PORDENONE. Fuggono da guerre e persecuzioni, dalla miseria e dalla fame. Sono i rifugiati e richiedenti asilo che, dal 2001 in via continuativa, sono stati accolti nell’ambito del progetto Sprar (Sistema di protezione per richiedenti asilo e rifugiati) finanziato dal ministero dell’Interno.
A oltre 10 anni dall’avvio dell’iniziativa, la cui gestione è affidata all’associazione Nuovi vicini onlus, aderiscono il Comune di Pordenone e l’ambito socio-assistenziale di Sacile. Nelle abitazioni messe a disposizione sono accolti coloro che arrivano in Italia per chiedere asilo politico o che hanno ottenuto il riconoscimento di rifugiato politico o altre forme di protezione umanitaria. All’origine del progetto ci fu la scelta di non concentrare gli immigrati in luoghi unici, ma di distribuirli sul territorio.
«È la migliore tipologia di accoglienza - afferma Davide Frusteri, responsabile del progetto -. Allo stato attuale abbiamo disponibilità di 20 posti a Pordenone e 15 nel sacilese». Frusteri parla di disponibilità, ma in realtà i posti vengono occupati non appena si liberano.
Le modalità di arrivo sono diverse: «In alcuni casi si presentano direttamente alla Caritas - prosegue il responsabile del progetto - oppure sono segnalati dalla Prefettura o dal sistema centrale Sprar». In quest’ultimo caso può accadere che il sistema chieda la disponibilità di posti per richiedenti asilo provenienti dai centri di accoglienza di tutta Italia. Gli appartamenti a Pordenone sono 4; altrettanti posti sono nella casa dei lavoratori San Giuseppe.

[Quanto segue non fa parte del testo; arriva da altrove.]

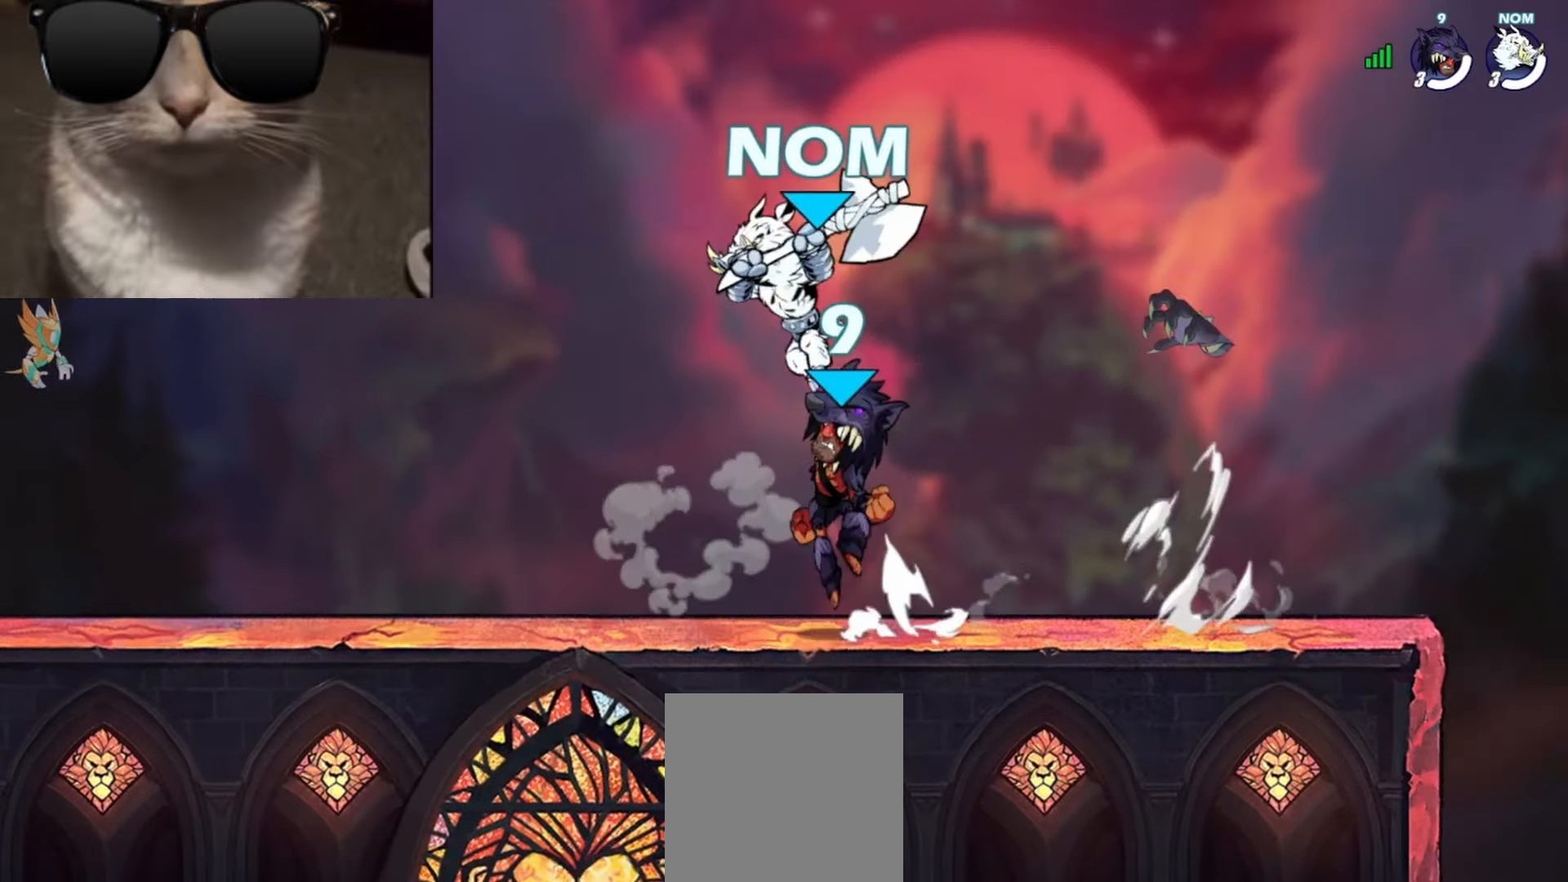
{"buttons": ["X"], "left_stick": "up-right", "events": [[50, "A", "up"], [50, "left_stick", "up-left"], [133, "left_stick", "down-left"], [417, "left_stick", "up-right"], [433, "X", "down"]]}
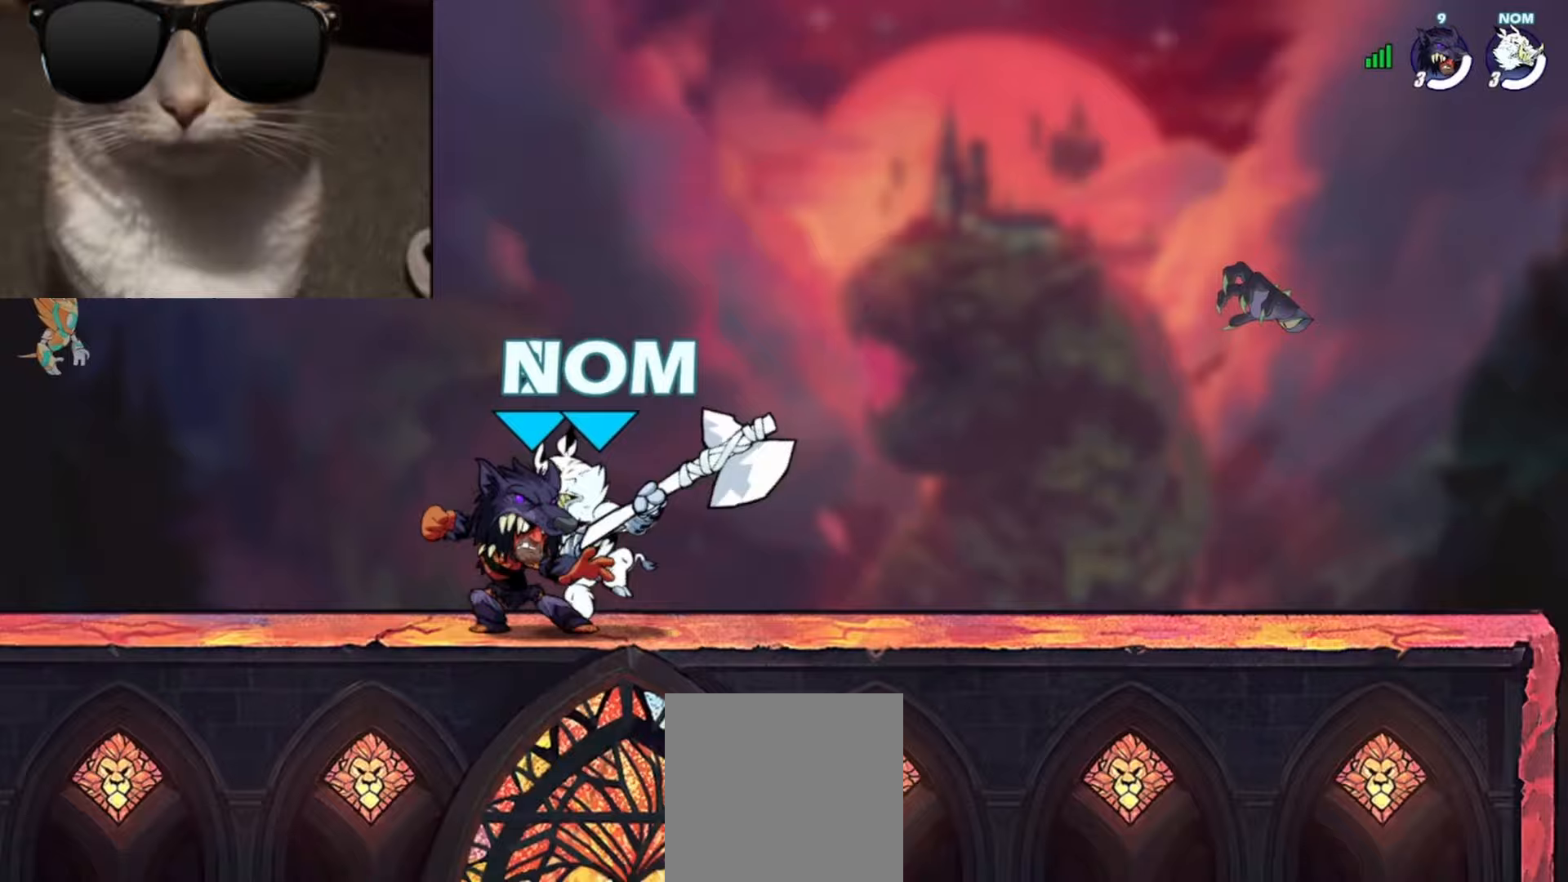
{"buttons": [], "left_stick": "center", "events": [[33, "X", "up"], [83, "left_stick", "center"]]}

Un appartamento è a Sacile e uno ad Aviano. Nella cittadina pedemontana da alcuni anni è stata destinata all’accoglienza la canonica della parrocchia di Villotta di Aviano. «Qui - prosegue Frusteri - ospitiamo le famiglie anche perché sono aiutati dalla comunità parrocchiale». In questi anni sono transitate 240 persone, tra cui 32 famiglie, per una permanenza che, in base alla legge, dovrebbe essere di 6 mesi, ma che può essere prorogata nel caso in cui le persone frequentino work experience, corsi di formazione professionale o abbiano problemi di salute.
La tendenza nell’ultimo periodo, corrispondente all’acuirsi della crisi, è quella di fermarsi poco: una volta ottenuto il riconoscimento, gli immigrati partono alla volta di altre località italiane o Paesi europei. L’effetto della carenza di lavoro si fa sentire.